I1205 17:54:26.058149       9 controller.go:179] SparkApplication my-project-prod/792481ef6ceb265143708d6cc3a3a7985fd7618d was added, enqueueing it for submission
eosantigen commented 3 years ago

Hi all.

Instead of reopening an identical ticket , I will state here that I also have the same problem.

WebHook Enabled: True Operator version: v1beta2-1.1.1-2.4.5 Environment: AKS

The manifest contains

  volumes:
    - name: stream-checkpoint
      persistentVolumeClaim:
        claimName: stream-checkpoint-datalake
  driver:
    cores: 1
    coreLimit: "1200m"
    memory: "2000m"
    labels:
      version: 3.0.0
      app: spark-streams-datalake-tmpbackfill
    serviceAccount: dull-crocodile-sparkoperator
    volumeMounts:
      - name: stream-checkpoint
        mountPath: /stream_checkpoint_dir

It is applied and starts the app as normal. However, on a describe of the driver pod, i get the following:

    Mounts:
      /opt/spark/conf from spark-conf-volume (rw)
      /var/data/spark-bc961e80-ca45-43a2-a2eb-efd11e038126 from spark-local-dir-1 (rw)
      /var/run/secrets/kubernetes.io/serviceaccount from dull-crocodile-sparkoperator-token-dzgmw (ro)
Volumes:
  spark-local-dir-1:
    Type:       EmptyDir (a temporary directory that shares a pod's lifetime)
    Medium:     
    SizeLimit:  <unset>
  spark-conf-volume:
    Type:      ConfigMap (a volume populated by a ConfigMap)
    Name:      spark-streams-datalake-tmpbackfill-1618821902230-driver-conf-map
    Optional:  false
  dull-crocodile-sparkoperator-token-dzgmw:
    Type:        Secret (a volume populated by a Secret)
    SecretName:  dull-crocodile-sparkoperator-token-dzgmw
    Optional:    false

My custom PVC mount nowhere to be found. The Operator logs display absolutely nothing regarding this mount.

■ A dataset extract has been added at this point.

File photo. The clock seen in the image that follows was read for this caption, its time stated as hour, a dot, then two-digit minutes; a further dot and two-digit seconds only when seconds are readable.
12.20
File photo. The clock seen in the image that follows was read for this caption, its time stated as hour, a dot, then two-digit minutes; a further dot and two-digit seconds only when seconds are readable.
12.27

kevinchcn commented 3 years ago

hi @eosantigen ,Have you solved your problem? I have the same problem in gke, can you share the solution? thanks!

eosantigen commented 3 years ago

hi @eosantigen ,Have you solved your problem? I have the same problem in gke, can you share the solution? thanks!

Hi , no it has not been solved but I am planning to upgrade to the latest version. Thanks .

kevinchcn commented 3 years ago

Thanks @eosantigen for reply. Have you tried the new version yet?

kevinchcn commented 3 years ago

My issue has been solved. Admission failed to bind port 443. Switching to port 8080 is successful.

laughingman7743 commented 3 years ago

@kevinchcn I have tried updating my operator to the latest version but that has not solved the problem. If you don't mind, could you please share the configuration that solved this problem?